If you write your code as:

feature dlig {
lookup dlig1 {
sub U T by U_T;
} dlig1;
lookup dlig2 {
# (all other substitutions)
sub F U by F_U;
sub T U by T_U;
# (all other substitutions)
} dlig2;
} dlig;

or (using AFDKO 2.5 syntax) as:

lookup dlig1 {
sub U T by U_T;
} dlig1;
lookup dlig2 {
# (all other substitutions)
sub F U by F_U;
sub T U by T_U;
# (all other substitutions)
} dlig2;

feature dlig {
lookup dlig1;
lookup dlig2;
} dlig;

then your input glyph run /F/U/T/U/R/E will be processed as follows:

1. Start processing lookup “dlig1” referred by the “dlig” feature with input glyph run /F/U/T/U/R/E:
/F/U/T/U/R/E — no match
/F/U/T/U/R — no match
/F/U/T/U — no match
/F/U/T — no match
/F/U — no match
/F — no match, proceed to the next unprocessed glyph
/U/T/U/R/E — no match
/U/T/U/R — no match
/U/T/U — no match
/U/T — match! substitute /U/T by /U_T and proceed to the next unprocessed glyph
/U/R/E — no match
/U/R — no match
/U — no match, proceed to the next unprocessed glyph
/R/E — no match
/R — no match, proceed to the next unprocessed glyph
/E — no match, end processing lookup

2. End processing lookup “dlig1”, resulting glyph run is /F/U_T/U/R/E

3. Start processing lookup “dlig2” referred by the “dlig” feature with input glyph run /F/U_T/U/R/E:
/F/U_T/U/R/E — no match
/F/U_T/U/R — no match
/F/U_T/U — no match
/F/U_T — no match
/F — no match, proceed to the next unprocessed glyph
/U_T/U/R/E — no match
/U_T/U/R — no match...

4. Etc. until all active lookups have been processed on the glyph run.

I hope you get the idea.

Best,
Adam

Eimantas Paškonis's picture

Wow. That was impressive post. Thanks!

Eimantas Paškonis's picture

So I fixed the UT problem with a help of lookups, but the war's not over.
The only thing "ignore" function seems to be ignoring is me...

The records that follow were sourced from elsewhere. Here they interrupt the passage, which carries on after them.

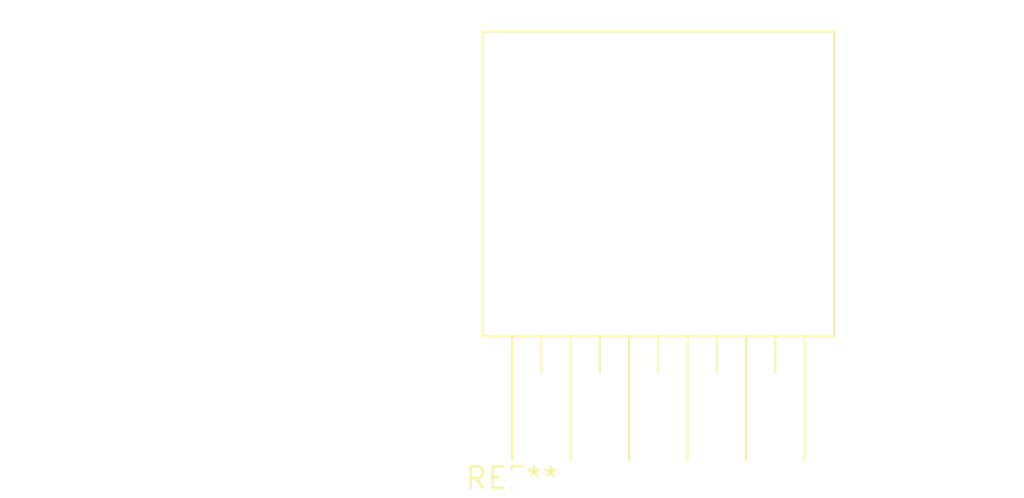
<source format=kicad_pcb>
(kicad_pcb (version 20240108) (generator pcbnew)

  (general
    (thickness 1.6)
  )

  (paper "A4")
  (layers
    (0 "F.Cu" signal)
    (31 "B.Cu" signal)
    (32 "B.Adhes" user "B.Adhesive")
    (33 "F.Adhes" user "F.Adhesive")
    (34 "B.Paste" user)
    (35 "F.Paste" user)
    (36 "B.SilkS" user "B.Silkscreen")
    (37 "F.SilkS" user "F.Silkscreen")
    (38 "B.Mask" user)
    (39 "F.Mask" user)
    (40 "Dwgs.User" user "User.Drawings")
    (41 "Cmts.User" user "User.Comments")
    (42 "Eco1.User" user "User.Eco1")
    (43 "Eco2.User" user "User.Eco2")
    (44 "Edge.Cuts" user)
    (45 "Margin" user)
    (46 "B.CrtYd" user "B.Courtyard")
    (47 "F.CrtYd" user "F.Courtyard")
    (48 "B.Fab" user)
    (49 "F.Fab" user)
    (50 "User.1" user)
    (51 "User.2" user)
    (52 "User.3" user)
    (53 "User.4" user)
    (54 "User.5" user)
    (55 "User.6" user)
    (56 "User.7" user)
    (57 "User.8" user)
    (58 "User.9" user)
  )

  (setup
    (pad_to_mask_clearance 0)
    (pcbplotparams
      (layerselection 0x00010fc_ffffffff)
      (plot_on_all_layers_selection 0x0000000_00000000)
      (disableapertmacros false)
      (usegerberextensions false)
      (usegerberattributes false)
      (usegerberadvancedattributes false)
      (creategerberjobfile false)
      (dashed_line_dash_ratio 12.000000)
      (dashed_line_gap_ratio 3.000000)
      (svgprecision 4)
      (plotframeref false)
      (viasonmask false)
      (mode 1)
      (useauxorigin false)
      (hpglpennumber 1)
      (hpglpenspeed 20)
      (hpglpendiameter 15.000000)
      (dxfpolygonmode false)
      (dxfimperialunits false)
      (dxfusepcbnewfont false)
      (psnegative false)
      (psa4output false)
      (plotreference false)
      (plotvalue false)
      (plotinvisibletext false)
      (sketchpadsonfab false)
      (subtractmaskfromsilk false)
      (outputformat 1)
      (mirror false)
      (drillshape 1)
      (scaleselection 1)
      (outputdirectory "")
    )
  )

  (net 0 "")

  (footprint "TO-220-11_P3.4x5.08mm_StaggerOdd_Lead8.45mm_TabDown" (layer "F.Cu") (at 0 0))

)

</source>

Eimantas Paškonis's picture

Tried like this too.

agisaak's picture

Try the following:

feature test {
    ignore sub n' g' exclam;
    sub n' g' by n_g;
} test;

André

Eimantas Paškonis's picture

It worked! So apostrophes are the key?

agisaak's picture

Yes, apostrophes are the key here. The reason for this is that sub n g by n_g will be interpreted as a simple ligature substitution rule and will therefore be assigned to a type 4 GSUB lookup. However, your previous line ignore sub n' g' exclam specifies a contextual exception which is only appropriate for type 6 GSUB lookups. This means they end up in separate lookups in which case your ignore line won't have any effect.

By adding the apostrophes to the substitution rule, you force it to be interpreted as a contextual rule (even though no context is provided) which will allow the compiler to place these within a single type 6 lookup.

André

Eimantas Paškonis's picture

It's strange that apostrophes aren't mentioned in the manual.